For me, step one when organising a holiday is booking the flights. Flights are the most expensive component (if you plan on staying in a cheap hostel, that is) and if you book the hostel first but have no way of getting there, well… that’s not ideal. If you have flights booked already, then you’re as good as halfway there.
The next step is sorting out where you’re going to sleep and personally, I live and breathe Hostelworld when it comes to this. After sifting through the different ways one can order their search (would you like to have the hostels with the worst reviews at the top or those that are the furthest from the city centre?), I finally found my match – Fabrizzio’s Guesthouse. I recommend this hostel to any small groups that wish to stay in Barça: in my case there were 3 of us and we managed to find a dorm for only 3 people which, believe me, is very difficult. At Fabrizzio’s there are only 5 bedrooms and therefore the spacious living room, 2 bathrooms and generous kitchen provide its few guests with plenty of space to spread out and unwind.
The only issue that we encountered with Fabrizzio’s was finding it: we ended up blundering into a huge Modernista tenement, asking in faltering Spanish where we could dump our bags. Being no fault of the hostel’s – considering that we had the address, had been provided with numerous maps and even a photo of the front doorbell – this should not discourage you from staying here. Eventually we found it, and its authenticity made up for the puddles of sweat forming on the floor around us. There are many original multiple-occupancy buildings still in Barcelona and they have a very specific feel to them: dark, cool entrance halls; cold marble stairways winding round an old and creaky lift which still has a grate and no real closing mechanism; huge oak doors with rusty knockers leading to the individual flats. Fabrizzio’s is located in one of these apartments, giving you a fix of Old Barça before you even leave the hostel.

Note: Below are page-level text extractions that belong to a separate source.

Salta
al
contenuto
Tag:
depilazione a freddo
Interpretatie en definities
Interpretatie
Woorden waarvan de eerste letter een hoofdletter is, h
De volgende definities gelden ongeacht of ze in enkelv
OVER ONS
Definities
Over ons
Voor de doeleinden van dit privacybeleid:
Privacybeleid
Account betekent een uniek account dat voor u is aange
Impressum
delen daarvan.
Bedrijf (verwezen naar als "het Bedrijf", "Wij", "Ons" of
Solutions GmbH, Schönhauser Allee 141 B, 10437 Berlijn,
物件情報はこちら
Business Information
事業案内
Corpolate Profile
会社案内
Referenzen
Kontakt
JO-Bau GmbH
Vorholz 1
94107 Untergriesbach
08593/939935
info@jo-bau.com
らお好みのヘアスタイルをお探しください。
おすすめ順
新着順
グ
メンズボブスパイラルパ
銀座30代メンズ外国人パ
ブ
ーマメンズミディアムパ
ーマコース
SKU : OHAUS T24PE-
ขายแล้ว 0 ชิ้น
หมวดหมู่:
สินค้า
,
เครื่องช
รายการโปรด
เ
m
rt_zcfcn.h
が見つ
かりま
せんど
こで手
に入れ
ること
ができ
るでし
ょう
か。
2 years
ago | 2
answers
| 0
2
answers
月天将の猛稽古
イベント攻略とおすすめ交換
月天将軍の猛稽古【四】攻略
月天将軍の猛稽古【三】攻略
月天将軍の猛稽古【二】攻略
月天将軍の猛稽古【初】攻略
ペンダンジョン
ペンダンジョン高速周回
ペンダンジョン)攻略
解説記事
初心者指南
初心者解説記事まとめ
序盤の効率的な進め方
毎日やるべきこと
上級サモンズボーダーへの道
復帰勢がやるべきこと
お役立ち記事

Oh, and the shower is fantastically powerful.
Having relieved ourselves of our bags we headed out for a meander. The walk from the hostel on Carrer del Consell de Cent to La Rambla – Barcelona’s busiest and most famous pedestrianised street – takes a good half hour but you get to see much of the city’s Gothic Quarter on the way, so it’s well worth it. La Rambla is a bizarre street filled with an amalgamation of strange curiosities, with one of its most notable quirks being that it sells animals along the side of the road. After cooing at the tiny bunnies and laughing at the baby tortoises who were climbing on each other in an attempt to escape, we found ourselves outside the Museu de l’Erotica (Museum of Sex). We decided to forgo a visit to this particular establishment because situated on the opposite side of the street is the famous Mercat de Sant Josep de la Boqueria, or simply La Boqueria. This huge market promised to be an absolutely delicious way to while away an afternoon, and so that’s exactly what we found ourselves doing. Eating a nectarine the size of my face and washing it down with freshly made passion fruit juice was indeed much my idea of a perfect afternoon – marginally better than staring gormlessly at a statue of a giant penis, perhaps.